§ **How to complete this task**
Except for the pictures, output the records in full and exactly.

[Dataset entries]
**********
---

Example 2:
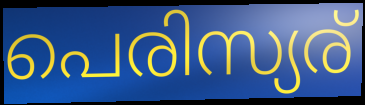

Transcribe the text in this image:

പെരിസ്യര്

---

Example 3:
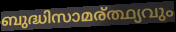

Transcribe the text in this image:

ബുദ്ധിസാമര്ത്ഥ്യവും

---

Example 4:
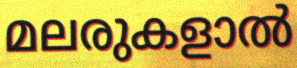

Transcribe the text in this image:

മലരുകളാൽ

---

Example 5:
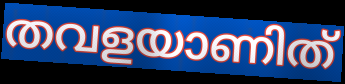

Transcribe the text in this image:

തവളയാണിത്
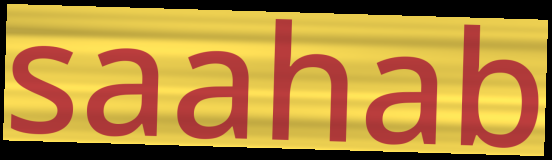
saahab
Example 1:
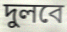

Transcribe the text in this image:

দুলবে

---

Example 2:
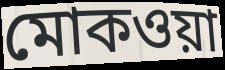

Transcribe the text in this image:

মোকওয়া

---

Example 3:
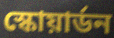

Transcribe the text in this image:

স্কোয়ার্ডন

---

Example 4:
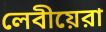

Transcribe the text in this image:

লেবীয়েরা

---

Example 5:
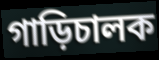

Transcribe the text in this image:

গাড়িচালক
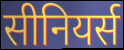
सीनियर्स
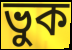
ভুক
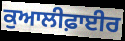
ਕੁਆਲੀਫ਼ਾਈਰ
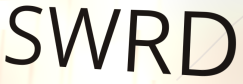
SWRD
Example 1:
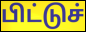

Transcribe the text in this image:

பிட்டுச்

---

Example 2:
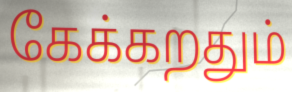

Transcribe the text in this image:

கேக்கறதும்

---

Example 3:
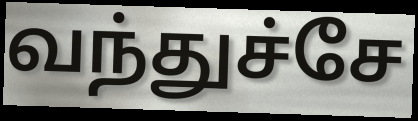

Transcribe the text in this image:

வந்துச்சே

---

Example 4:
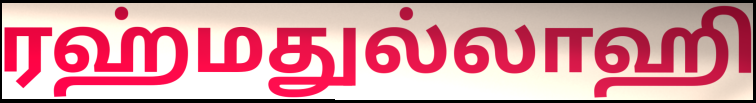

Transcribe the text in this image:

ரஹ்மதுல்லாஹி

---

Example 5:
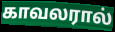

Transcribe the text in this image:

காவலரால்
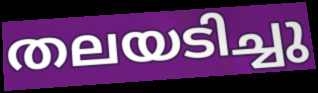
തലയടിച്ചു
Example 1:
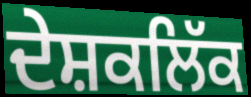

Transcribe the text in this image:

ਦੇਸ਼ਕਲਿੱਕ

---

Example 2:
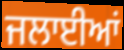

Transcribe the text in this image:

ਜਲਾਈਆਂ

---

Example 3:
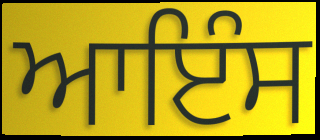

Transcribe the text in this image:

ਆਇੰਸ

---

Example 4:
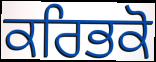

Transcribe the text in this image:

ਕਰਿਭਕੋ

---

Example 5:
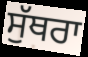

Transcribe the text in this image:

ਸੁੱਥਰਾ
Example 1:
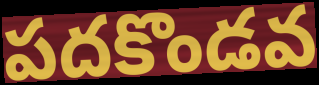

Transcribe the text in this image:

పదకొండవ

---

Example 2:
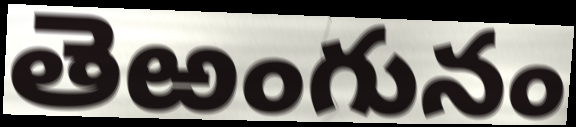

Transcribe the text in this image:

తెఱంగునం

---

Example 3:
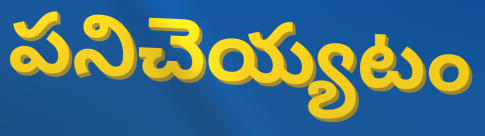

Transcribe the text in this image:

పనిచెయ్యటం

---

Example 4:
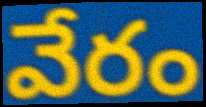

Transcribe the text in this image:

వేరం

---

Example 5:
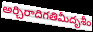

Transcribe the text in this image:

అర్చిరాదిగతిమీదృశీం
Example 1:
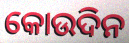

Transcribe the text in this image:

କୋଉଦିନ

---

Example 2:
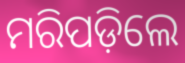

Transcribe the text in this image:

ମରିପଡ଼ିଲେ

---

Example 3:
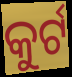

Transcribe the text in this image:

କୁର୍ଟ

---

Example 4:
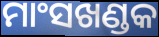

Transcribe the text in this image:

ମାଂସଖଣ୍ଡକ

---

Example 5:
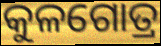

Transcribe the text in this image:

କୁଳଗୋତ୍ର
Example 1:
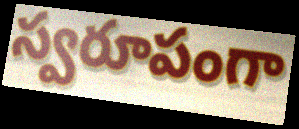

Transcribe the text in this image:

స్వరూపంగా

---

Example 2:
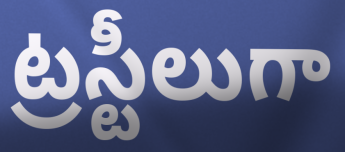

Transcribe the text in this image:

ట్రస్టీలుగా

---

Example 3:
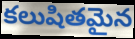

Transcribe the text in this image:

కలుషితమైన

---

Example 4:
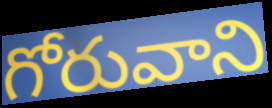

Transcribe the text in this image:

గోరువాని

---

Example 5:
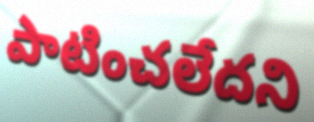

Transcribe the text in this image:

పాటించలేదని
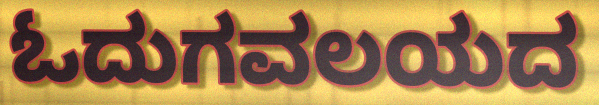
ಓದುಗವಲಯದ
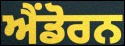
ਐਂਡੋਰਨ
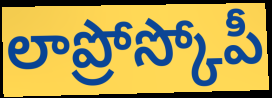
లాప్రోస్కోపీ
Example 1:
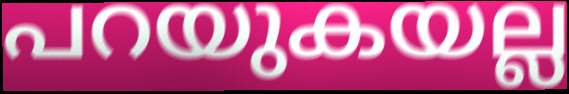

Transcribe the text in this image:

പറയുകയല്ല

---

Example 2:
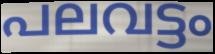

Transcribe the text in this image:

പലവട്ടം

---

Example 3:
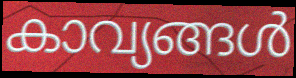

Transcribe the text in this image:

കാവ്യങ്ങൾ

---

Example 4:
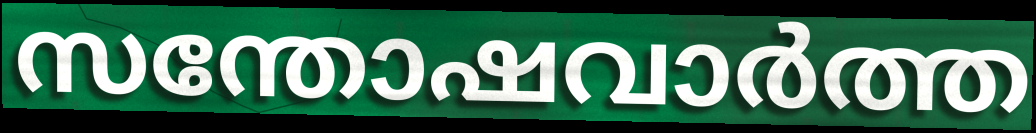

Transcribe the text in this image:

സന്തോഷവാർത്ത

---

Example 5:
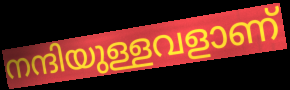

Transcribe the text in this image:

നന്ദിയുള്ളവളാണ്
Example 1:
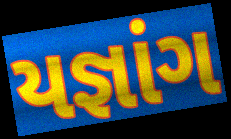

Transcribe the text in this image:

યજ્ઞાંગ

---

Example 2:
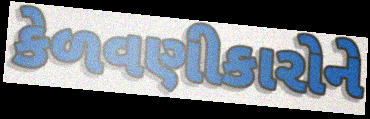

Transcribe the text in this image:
**********
§ **Output for this task**
---

Example 2:

Transcribe the text in this image:

പെരിസ്യര്

---

Example 3:

Transcribe the text in this image:

ബുദ്ധിസാമര്ത്ഥ്യവും

---

Example 4:

Transcribe the text in this image:

മലരുകളാൽ

---

Example 5:

Transcribe the text in this image:

തവളയാണിത്
saahab
Example 1:

Transcribe the text in this image:

দুলবে

---

Example 2:

Transcribe the text in this image:

মোকওয়া

---

Example 3:

Transcribe the text in this image:

স্কোয়ার্ডন

---

Example 4:

Transcribe the text in this image:

লেবীয়েরা

---

Example 5:

Transcribe the text in this image:

গাড়িচালক
सीनियर्स
ভুক
ਕੁਆਲੀਫ਼ਾਈਰ
SWRD
Example 1:

Transcribe the text in this image:

பிட்டுச்

---

Example 2:

Transcribe the text in this image:

கேக்கறதும்

---

Example 3:

Transcribe the text in this image:

வந்துச்சே

---

Example 4:

Transcribe the text in this image:

ரஹ்மதுல்லாஹி

---

Example 5:

Transcribe the text in this image:

காவலரால்
തലയടിച്ചു
Example 1:

Transcribe the text in this image:

ਦੇਸ਼ਕਲਿੱਕ

---

Example 2:

Transcribe the text in this image:

ਜਲਾਈਆਂ

---

Example 3:

Transcribe the text in this image:

ਆਇੰਸ

---

Example 4:

Transcribe the text in this image:

ਕਰਿਭਕੋ

---

Example 5:

Transcribe the text in this image:

ਸੁੱਥਰਾ
Example 1:

Transcribe the text in this image:

పదకొండవ

---

Example 2:

Transcribe the text in this image:

తెఱంగునం

---

Example 3:

Transcribe the text in this image:

పనిచెయ్యటం

---

Example 4:

Transcribe the text in this image:

వేరం

---

Example 5:

Transcribe the text in this image:

అర్చిరాదిగతిమీదృశీం
Example 1:

Transcribe the text in this image:

କୋଉଦିନ

---

Example 2:

Transcribe the text in this image:

ମରିପଡ଼ିଲେ

---

Example 3:

Transcribe the text in this image:

କୁର୍ଟ

---

Example 4:

Transcribe the text in this image:

ମାଂସଖଣ୍ଡକ

---

Example 5:

Transcribe the text in this image:

କୁଳଗୋତ୍ର
Example 1:

Transcribe the text in this image:

స్వరూపంగా

---

Example 2:

Transcribe the text in this image:

ట్రస్టీలుగా

---

Example 3:

Transcribe the text in this image:

కలుషితమైన

---

Example 4:

Transcribe the text in this image:

గోరువాని

---

Example 5:

Transcribe the text in this image:

పాటించలేదని
ಓದುಗವಲಯದ
ਐਂਡੋਰਨ
లాప్రోస్కోపీ
Example 1:

Transcribe the text in this image:

പറയുകയല്ല

---

Example 2:

Transcribe the text in this image:

പലവട്ടം

---

Example 3:

Transcribe the text in this image:

കാവ്യങ്ങൾ

---

Example 4:

Transcribe the text in this image:

സന്തോഷവാർത്ത

---

Example 5:

Transcribe the text in this image:

നന്ദിയുള്ളവളാണ്
Example 1:

Transcribe the text in this image:

યજ્ઞાંગ

---

Example 2:

Transcribe the text in this image:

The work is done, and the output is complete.